Apparently some hospitals make the reference 6 months after the notional s37 commences, and the tribunal secretariat accepts this without question. At other hospitals the first reference is made at the one- or three-year point.
I don’t think the 6 month reference applies to unrestricted hospital order patients (because of how schedule 1 applies s68 to them) and I think we’d have a duty to tell the tribunal that the reference isn’t valid, but am I wrong in either of those things? Thanks.
Jonathan - I agree with you that the 6 month referral does not normally apply to notional s37 patients, for the reason you give. (Page 76 of the Reference Guide expresses the same view.)
The logic, I think, is the same one that underlies the absense of a right for s37 patients to apply themselves during the first six months of their detention. Namely that, by definition all s37n patients will have had their first day in court (for Art 5 ECHR purposes) when originally sentenced. (Though in the case of former s47 patients, you could argue the logic is strained.)

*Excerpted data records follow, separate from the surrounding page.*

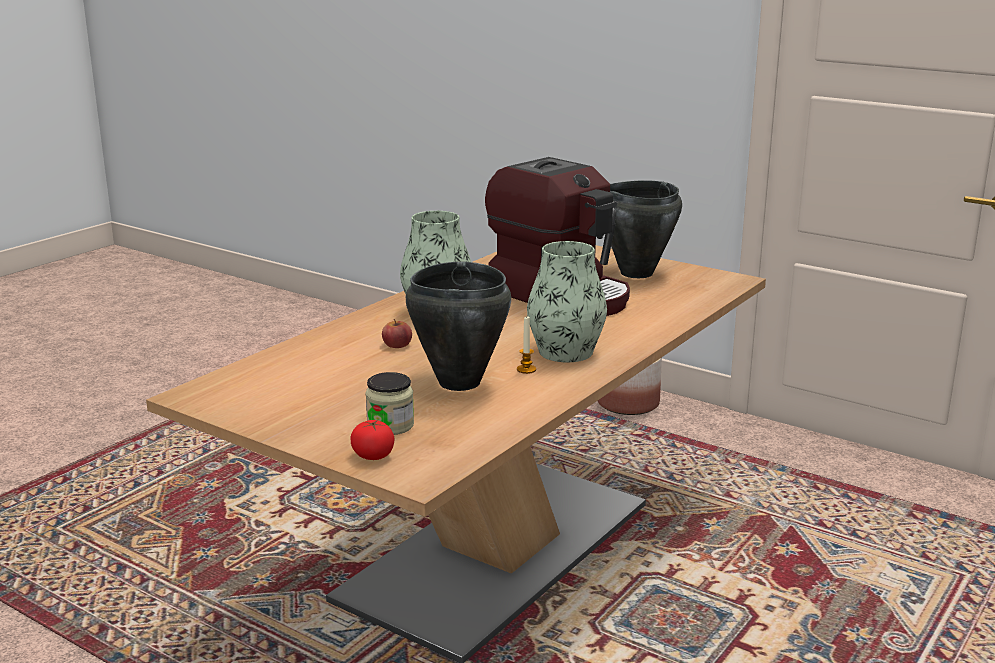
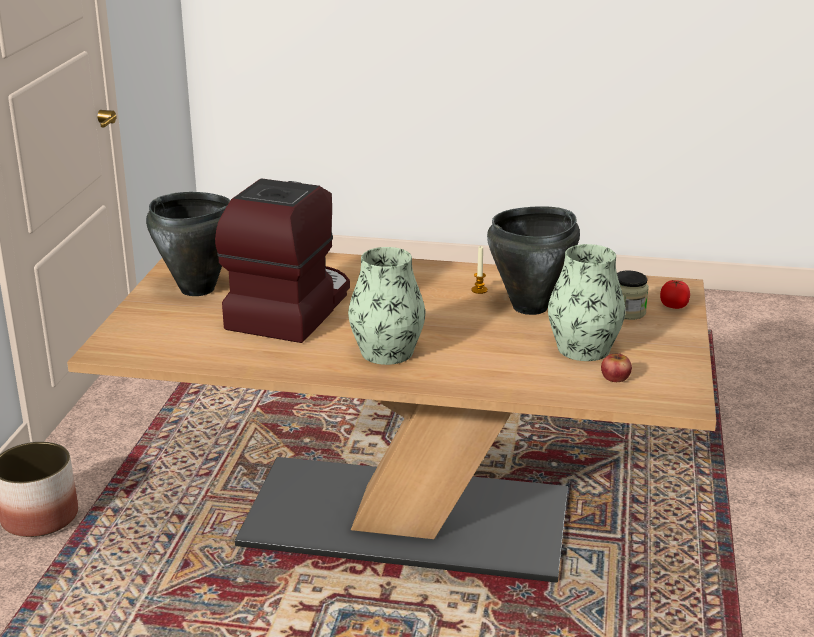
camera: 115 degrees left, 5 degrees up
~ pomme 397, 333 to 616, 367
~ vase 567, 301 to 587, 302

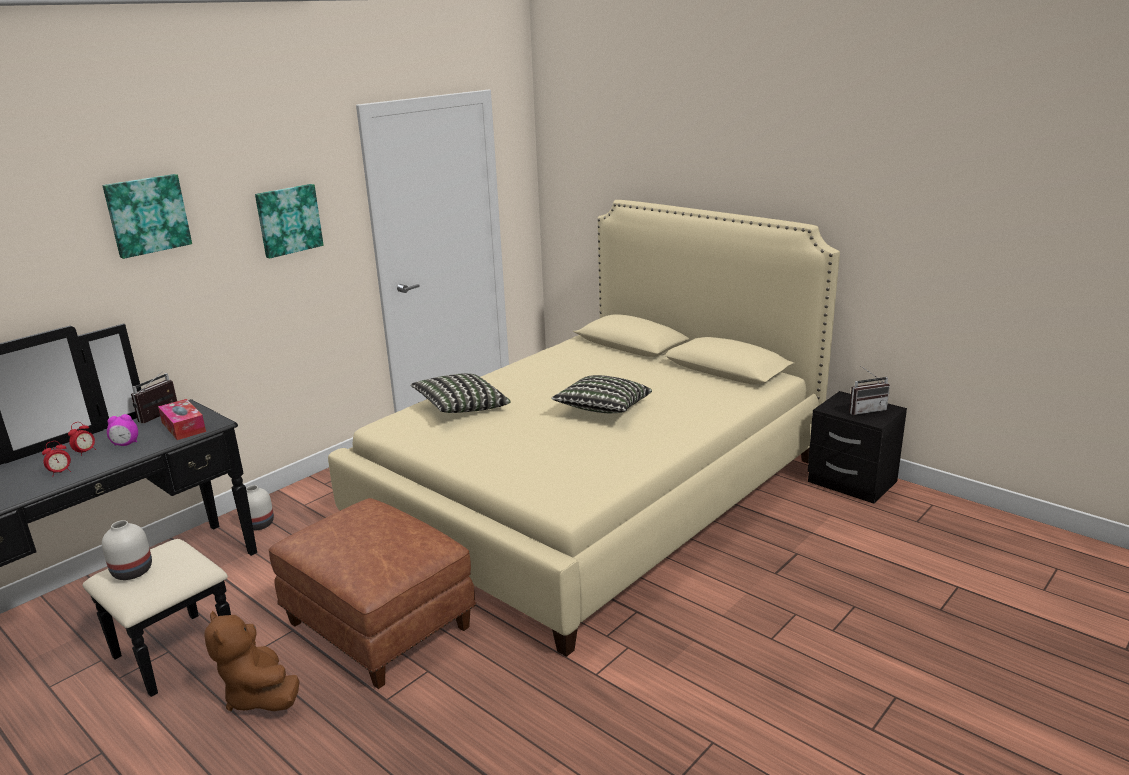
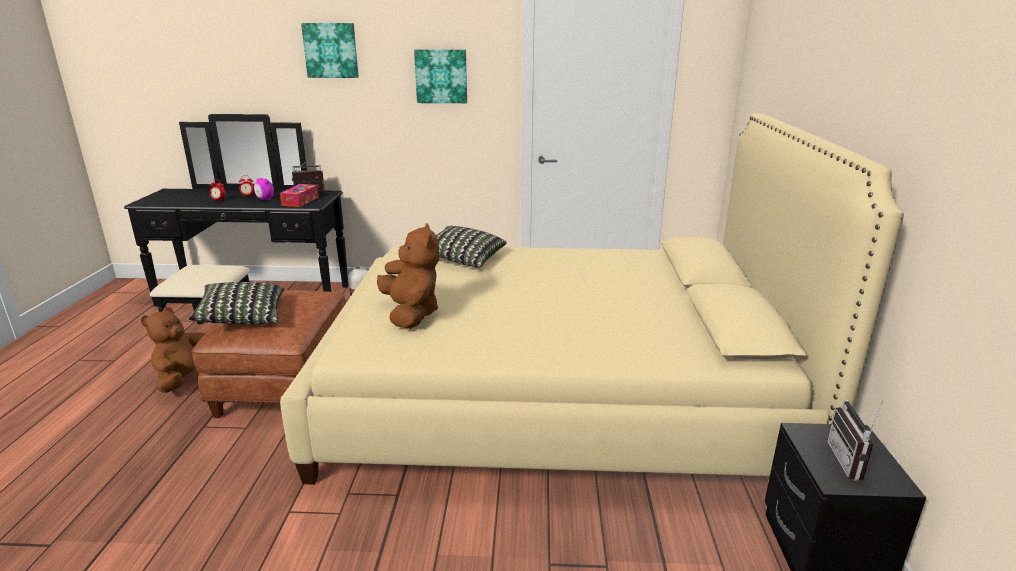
camera: 50 degrees right, 0 degrees up
- vase [blanc] 127, 550
~ coussin 601, 394 to 236, 303
~ radio 869, 390 = 855, 440 60 degrees clockwise
+ peluche [marron] 408, 276

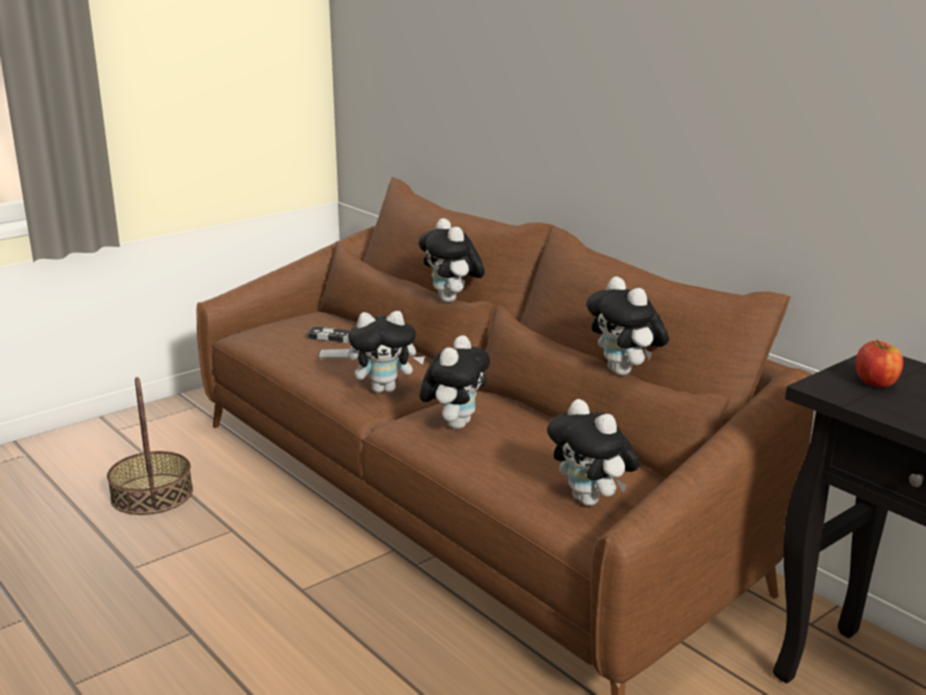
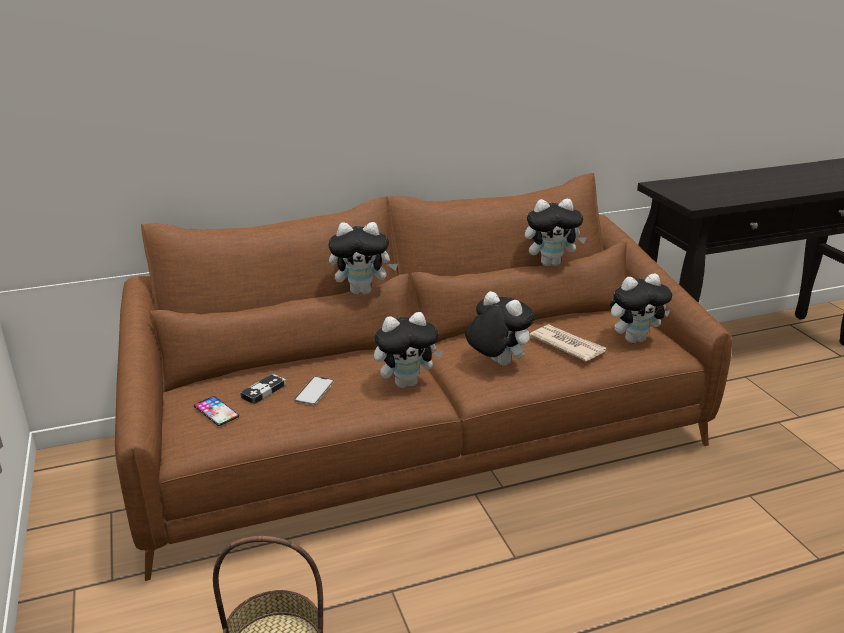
camera: 70 degrees left, 5 degrees up
~ peluche 387, 352 = 409, 350 60 degrees clockwise
- pomme 879, 363
+ téléphone 216, 411
+ journal 568, 342

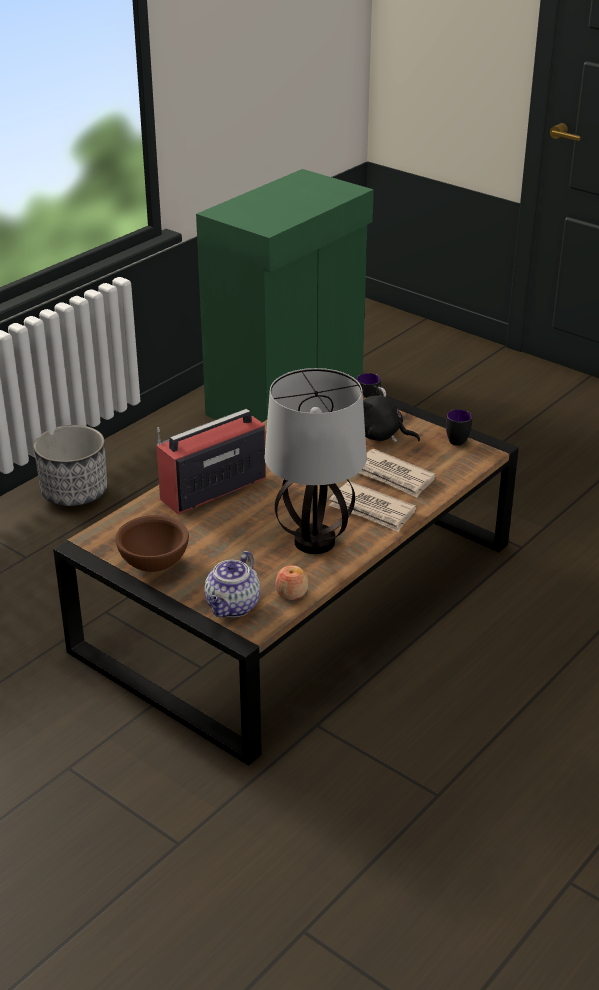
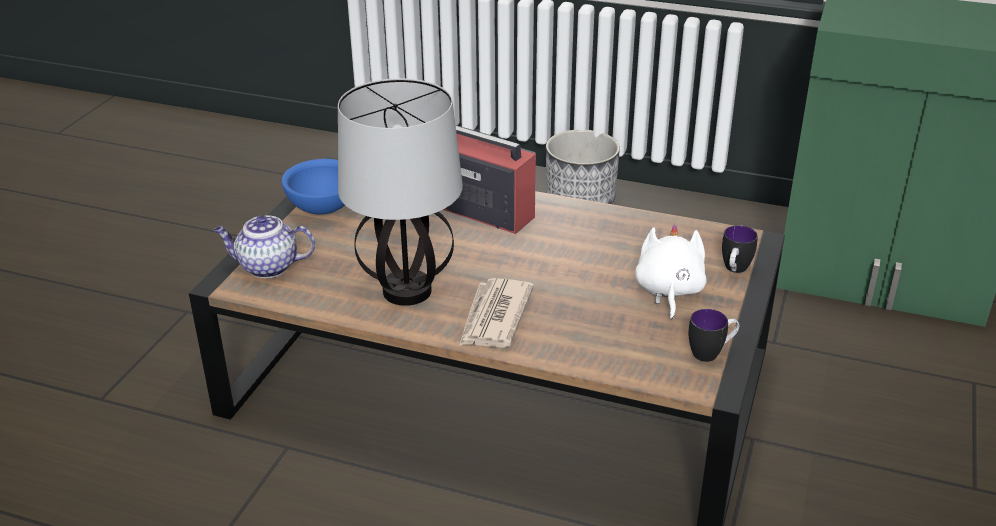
camera: 70 degrees right, 0 degrees up
~ bol [marron] 152, 543 to bol [bleu] 313, 187
- pomme 291, 582
- journal 397, 473
~ peluche [noir] 391, 414 to peluche [blanc] 671, 272

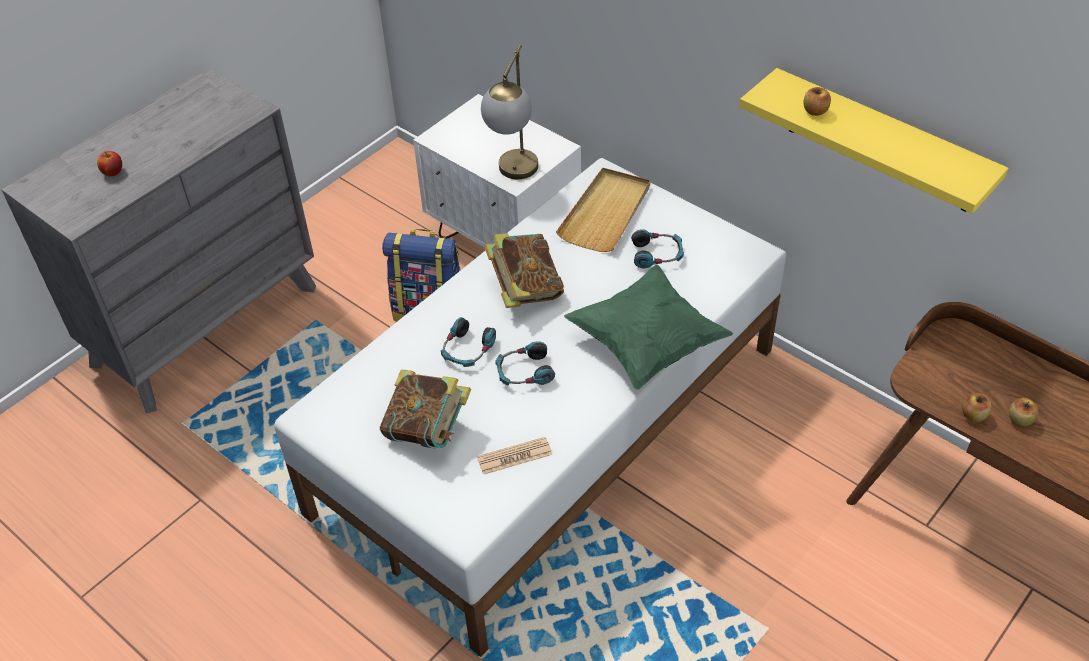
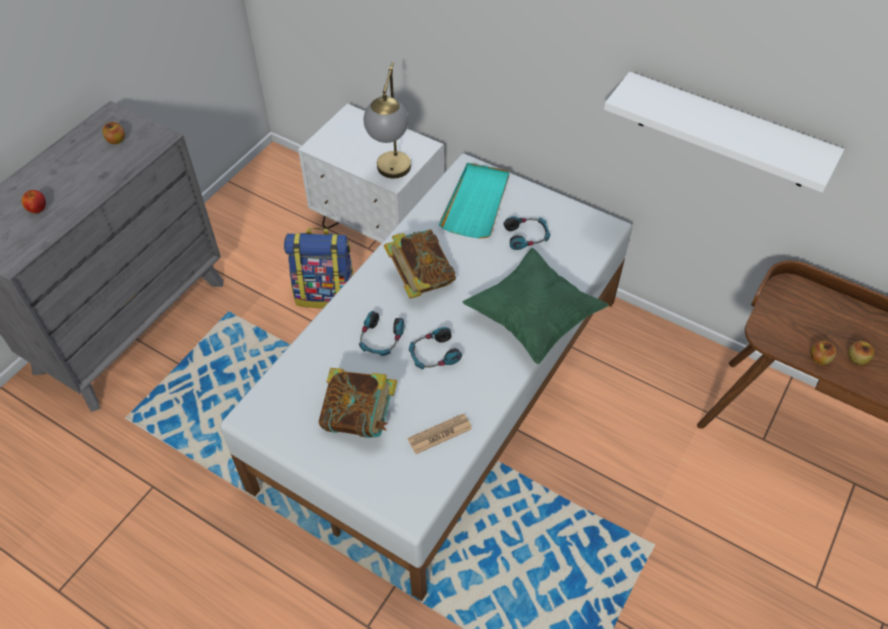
camera: 10 degrees left, 5 degrees up
~ plateau [beige] 603, 210 to plateau [turquoise] 474, 201
~ étagère [jaune] 873, 141 to étagère [blanc] 724, 132
~ pomme 817, 101 to 113, 133

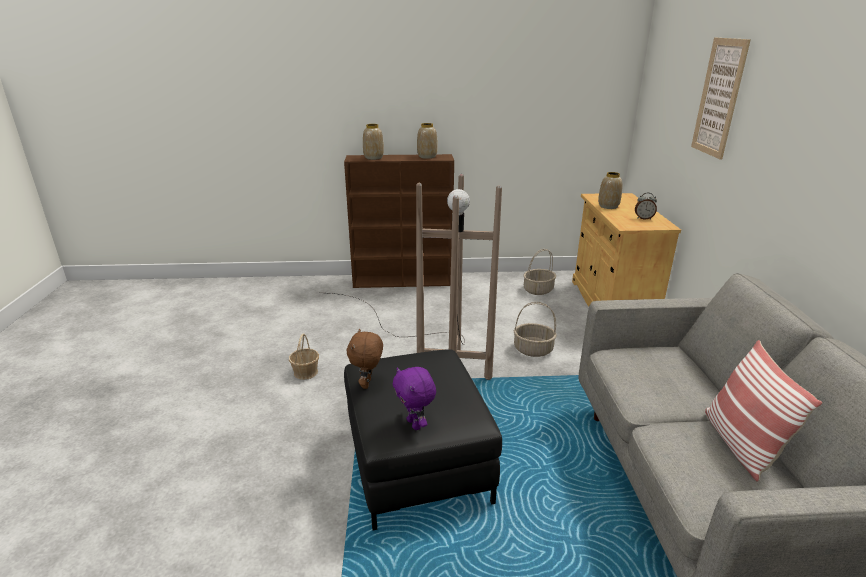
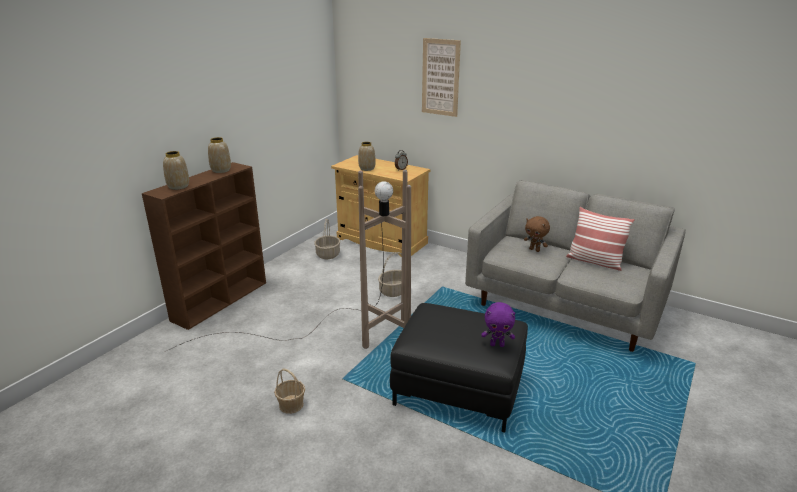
camera: 55 degrees left, 0 degrees up
~ peluche [marron] 365, 359 to 537, 234

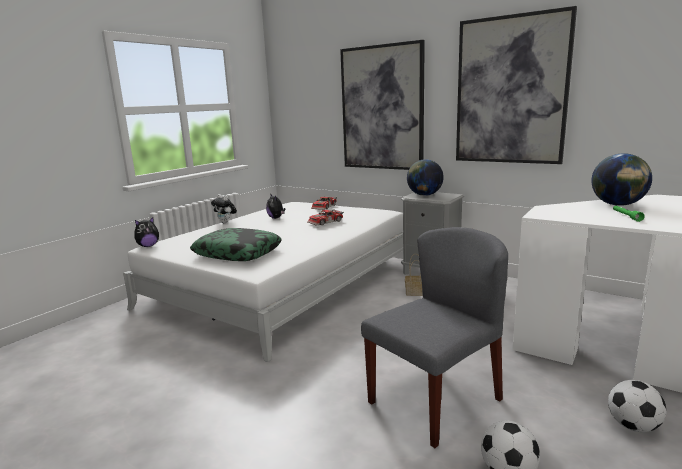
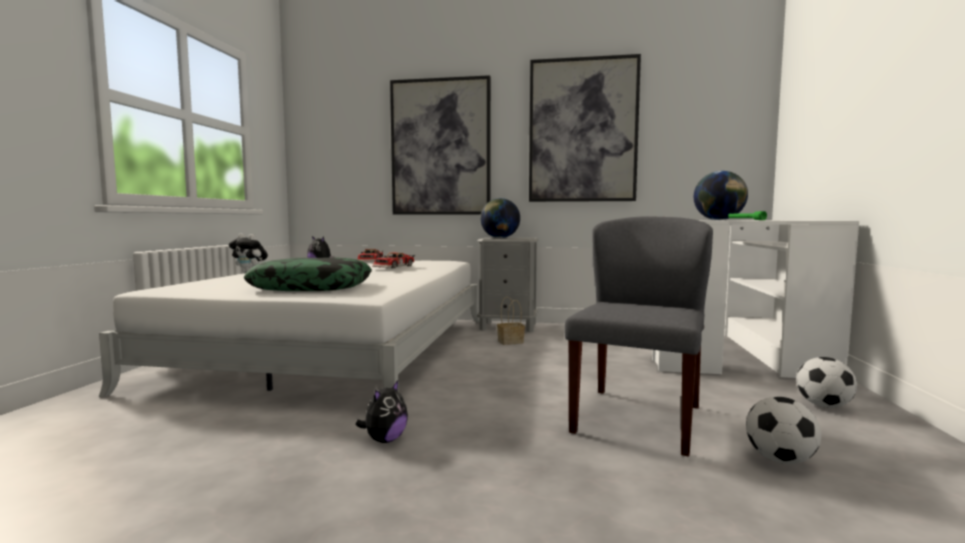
camera: 25 degrees left, 10 degrees down
~ peluche 147, 232 to 381, 411

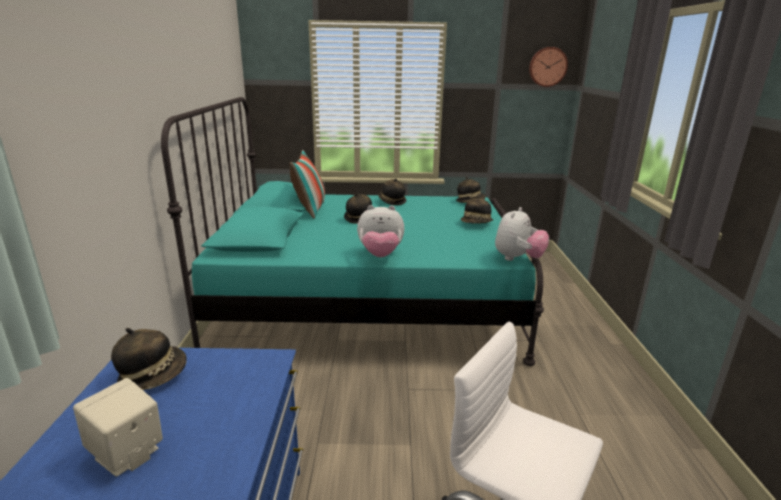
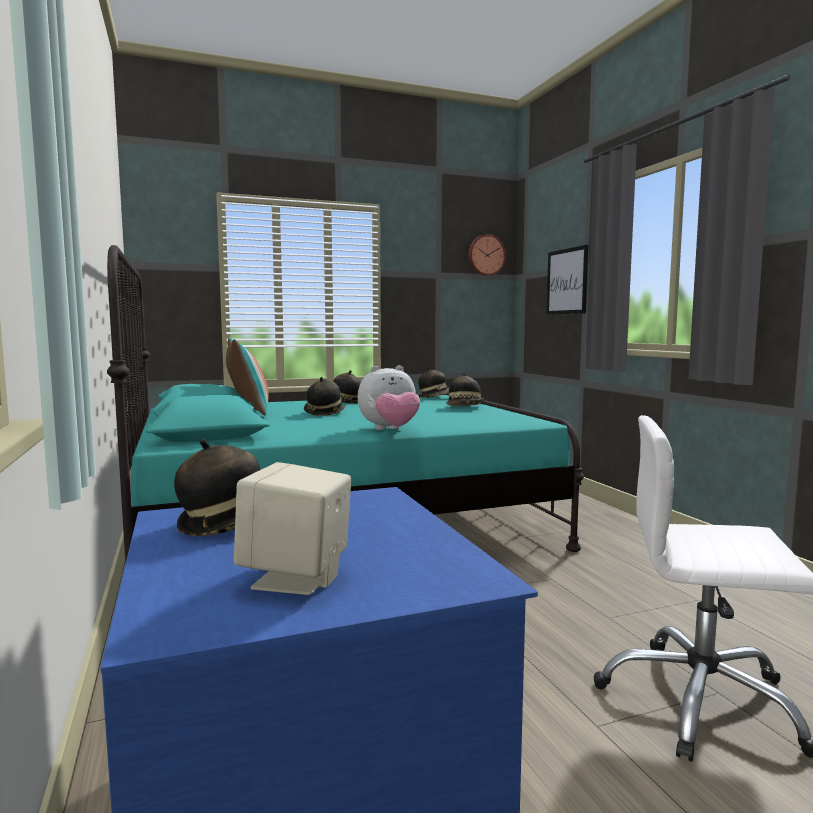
camera: 20 degrees left, 15 degrees down
- peluche 522, 234
+ tableau 567, 280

I’d agree Jonathan. I’m not sure I agree with Richard as to the logic - the only authority dealing with their admission to hospital would be prison/healthcare services. Certainly as soon as the S.37N commences - the patient would’ve otherwise been released from prison so I can’t see how the judicial oversight of a criminal court would be linked to their MHA admission.
I agree we’d have a duty to tell the tribunal if we had any concerns about jurisdiction but I can’t think of a single UKUT decision which addresses this and it doesn’t seem to be common knowledge. I can’t imagine this question would have no definitive answer by now unless a number of Judges had waved the references through.